TASK INSTRUCTIONS
Recast the records as a Markdown table with the columns Row and Line, starting at the line containing "Which series has" and ending at the end of the records. Give one row per line, skipping blank lines and leaving out the pictures.

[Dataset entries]
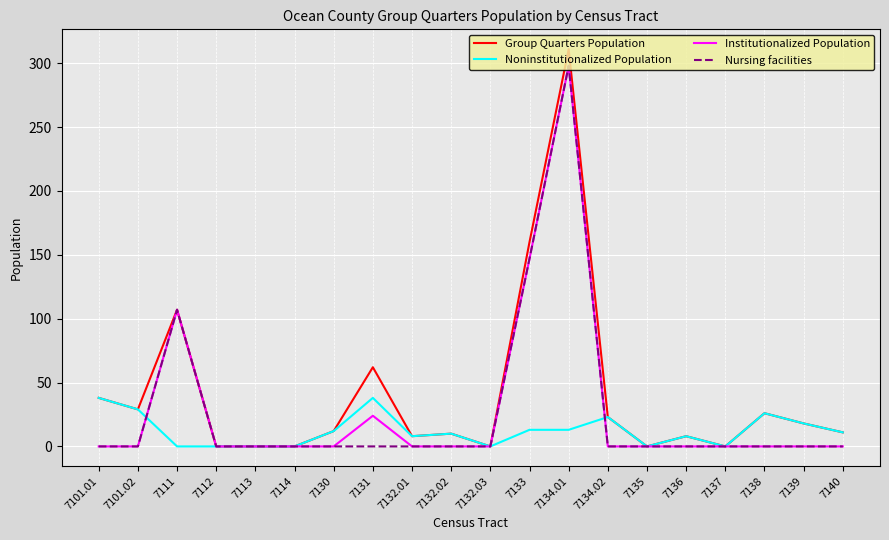

Is this an area chart (filled region under the line)?

No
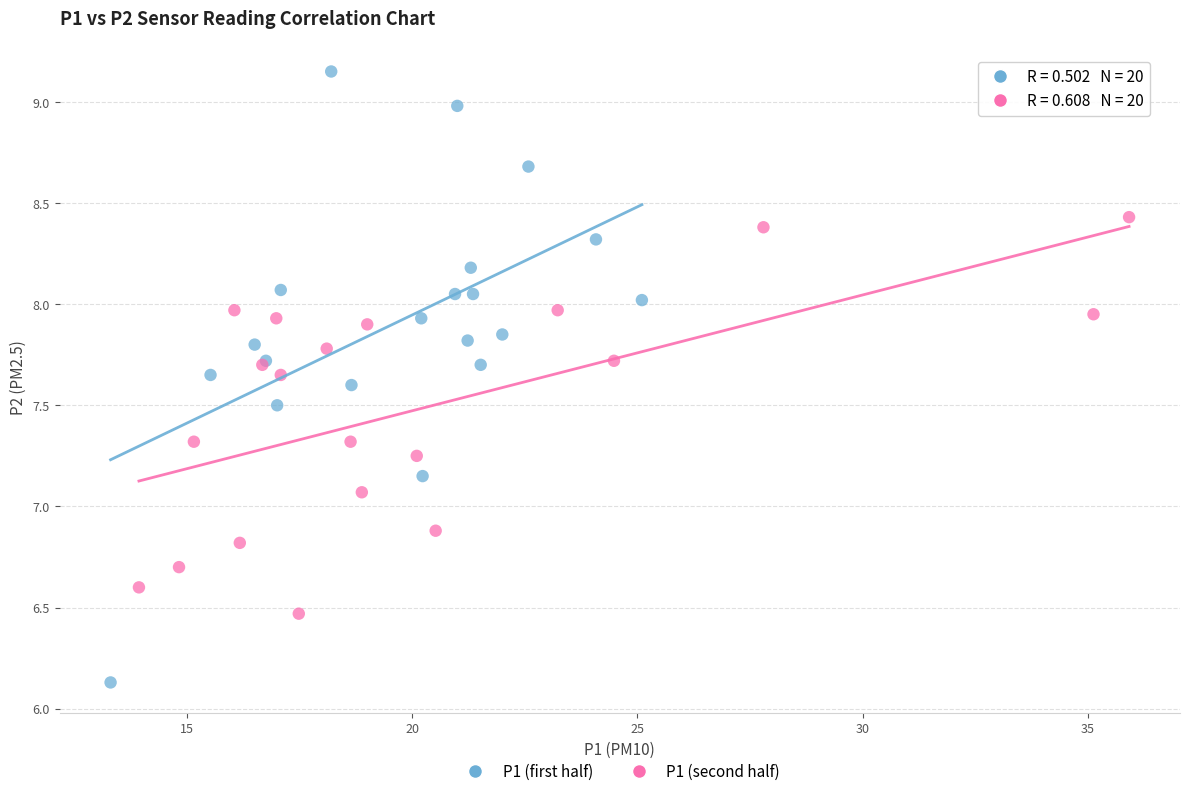

Which series reaches the maximum Y coordinate?

P1 (first half)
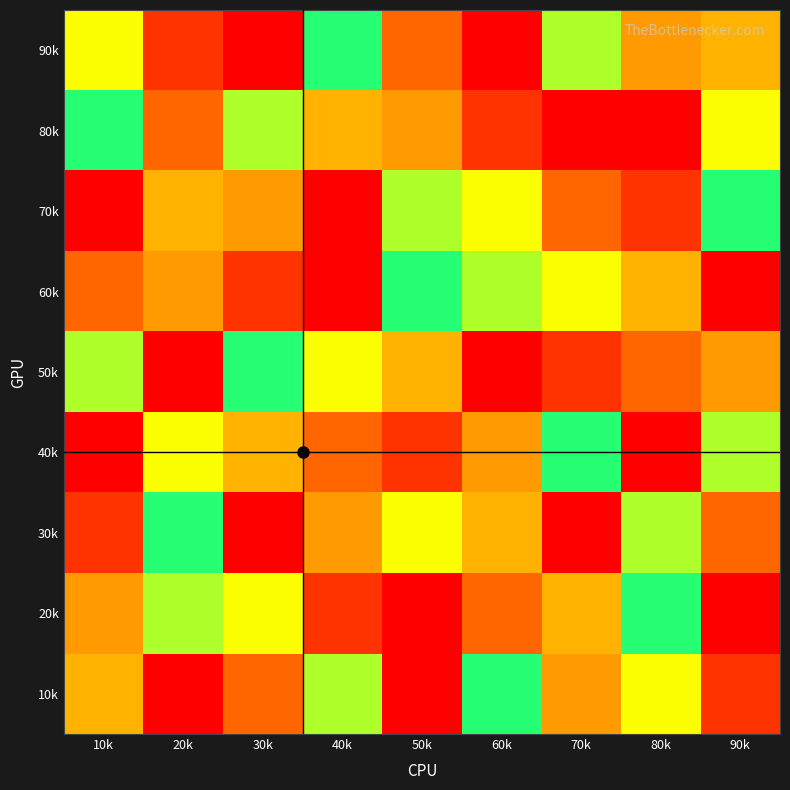

Which series has the largest range (max minus min)?

10k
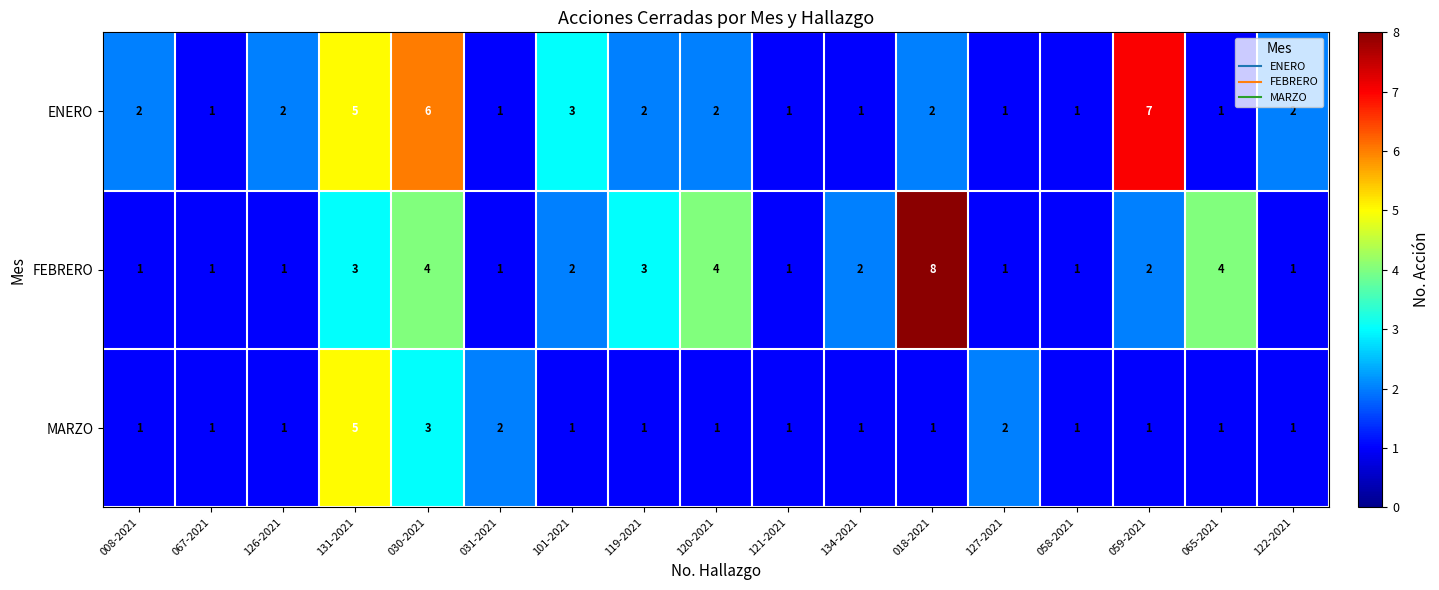

What is the total value across all series at 018-2021?

11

FINISHED EXERCISE
| Row | Line |
|---|---|
| 1 | Which series has the largest range (max minus min)? |
| 2 | 10k |
| 3 | What is the total value across all series at 018-2021? |
| 4 | 11 |